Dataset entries
%%
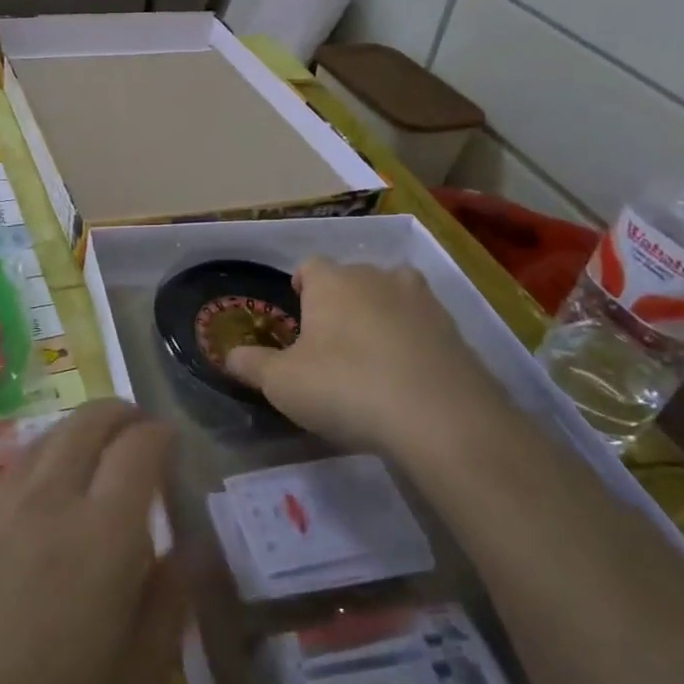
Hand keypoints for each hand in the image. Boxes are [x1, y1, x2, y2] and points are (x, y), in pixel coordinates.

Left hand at [0, 401, 186, 683]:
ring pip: (42, 441)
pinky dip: (36, 465)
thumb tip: (192, 551)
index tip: (173, 442)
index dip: (160, 435)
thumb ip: (168, 612)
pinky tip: (35, 502)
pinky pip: (6, 475)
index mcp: (101, 535)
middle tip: (137, 429)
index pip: (138, 448)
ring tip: (91, 457)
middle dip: (117, 414)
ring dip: (74, 434)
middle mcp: (46, 502)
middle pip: (85, 423)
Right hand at [225, 259, 494, 450]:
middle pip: (353, 277)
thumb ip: (252, 365)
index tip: (297, 309)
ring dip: (382, 313)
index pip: (309, 266)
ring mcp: (421, 300)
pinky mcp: (454, 330)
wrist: (438, 416)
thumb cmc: (345, 387)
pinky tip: (408, 374)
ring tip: (373, 351)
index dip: (301, 285)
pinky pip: (424, 325)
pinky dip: (414, 340)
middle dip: (341, 300)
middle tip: (331, 339)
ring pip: (393, 294)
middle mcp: (376, 277)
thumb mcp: (283, 383)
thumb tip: (228, 354)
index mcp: (332, 282)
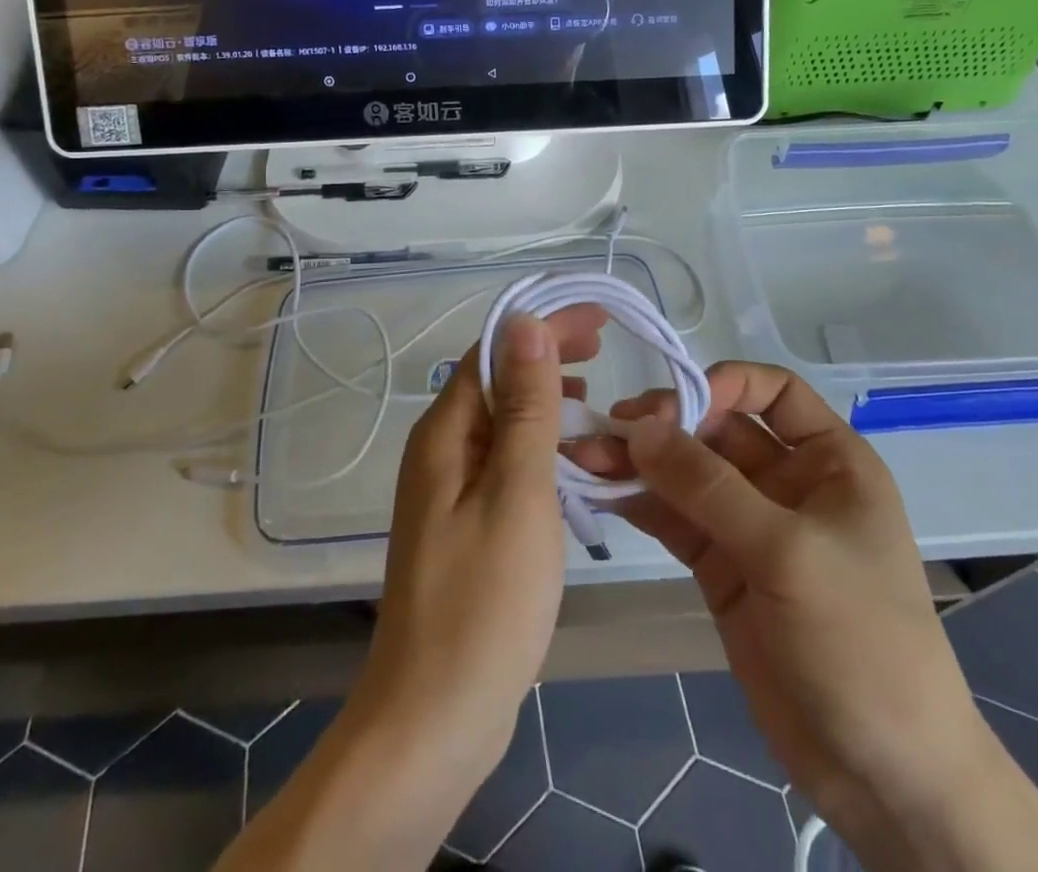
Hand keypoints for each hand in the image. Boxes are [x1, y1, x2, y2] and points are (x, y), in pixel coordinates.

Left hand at [348, 306, 606, 783]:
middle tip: (603, 347)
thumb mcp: (517, 492)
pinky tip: (569, 460)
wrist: (433, 720)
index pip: (493, 352)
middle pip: (494, 380)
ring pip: (500, 422)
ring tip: (593, 396)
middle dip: (545, 355)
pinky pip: (503, 462)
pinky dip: (538, 445)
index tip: (599, 318)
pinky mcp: (463, 526)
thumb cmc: (484, 601)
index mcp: (445, 433)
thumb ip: (525, 407)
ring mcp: (449, 491)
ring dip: (544, 399)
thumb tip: (525, 322)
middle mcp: (439, 451)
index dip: (543, 326)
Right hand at [577, 364, 1037, 871]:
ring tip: (586, 455)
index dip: (722, 384)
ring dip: (640, 462)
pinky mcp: (722, 568)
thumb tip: (638, 426)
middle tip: (609, 428)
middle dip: (665, 425)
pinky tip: (603, 492)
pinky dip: (640, 503)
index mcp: (829, 461)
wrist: (882, 777)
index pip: (773, 391)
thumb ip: (709, 487)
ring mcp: (751, 526)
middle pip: (718, 430)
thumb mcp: (788, 553)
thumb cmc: (860, 642)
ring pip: (688, 474)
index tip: (672, 405)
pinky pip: (675, 518)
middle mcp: (788, 482)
%%
• **What you are asked to do**
All that should be written out is the stretch of lines above between the one holding "thumb ip: (168, 612)" and the one holding "thumb ip: (252, 365)", inclusive, exactly as given.

• **Output for this exercise**
thumb ip: (168, 612)
pinky tip: (35, 502)
pinky pip: (6, 475)
index mcp: (101, 535)
middle tip: (137, 429)
index pip: (138, 448)
ring tip: (91, 457)
middle dip: (117, 414)
ring dip: (74, 434)
middle mcp: (46, 502)
middle pip: (85, 423)
Right hand at [225, 259, 494, 450]:
middle pip: (353, 277)
thumb ip: (252, 365)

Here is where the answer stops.